--- DATA UNDER STUDY ---

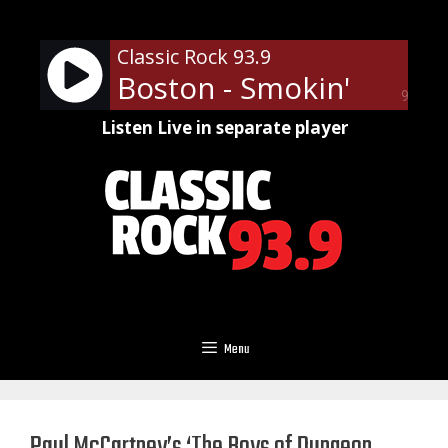
Skip
to
Classic Rock 93.9
content
Boston - Smokin'
90%
Listen Live in separate player
Menu
Paul McCartney’s ‘The Boys of Dungeon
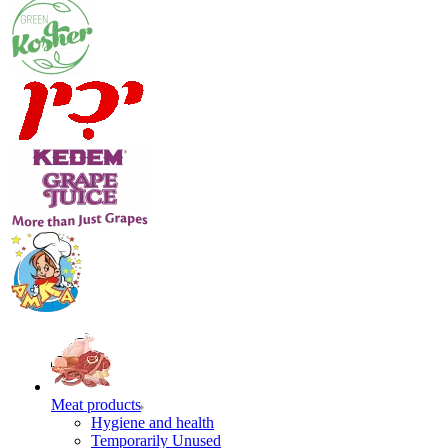
Meat products
Hygiene and health
Temporarily Unused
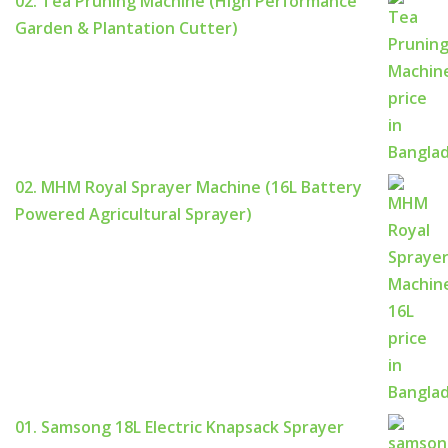
02. Tea Pruning Machine (High Performance
Garden & Plantation Cutter)
02. MHM Royal Sprayer Machine (16L Battery
Powered Agricultural Sprayer)
01. Samsong 18L Electric Knapsack Sprayer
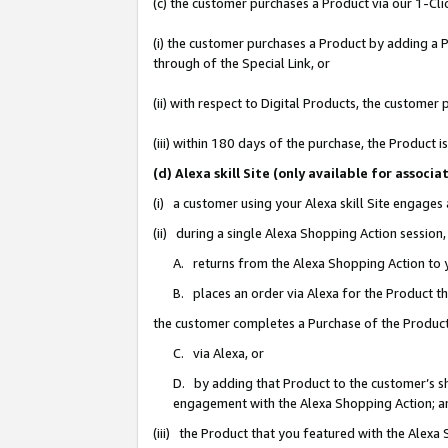
(c) the customer purchases a Product via our 1-Clic
(i) the customer purchases a Product by adding a Pr
through of the Special Link, or
(ii) with respect to Digital Products, the custom
(iii) within 180 days of the purchase, the Product
(d) Alexa skill Site (only available for asso
(i) a customer using your Alexa skill Site engages
(ii) during a single Alexa Shopping Action sessio
A. returns from the Alexa Shopping Action to y
B. places an order via Alexa for the Product t
the customer completes a Purchase of the Product
C. via Alexa, or
D. by adding that Product to the customer’s sho
engagement with the Alexa Shopping Action; a
(iii) the Product that you featured with the Alexa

---

Only the lines from the first line of the entries through the line containing "Garden & Plantation Cutter)" should be output, exactly as they are, without pictures.

Skip
to
Classic Rock 93.9
content
Boston - Smokin'
90%
Listen Live in separate player
Menu
Paul McCartney’s ‘The Boys of Dungeon
Meat products
Hygiene and health
Temporarily Unused
02. Tea Pruning Machine (High Performance
Garden & Plantation Cutter)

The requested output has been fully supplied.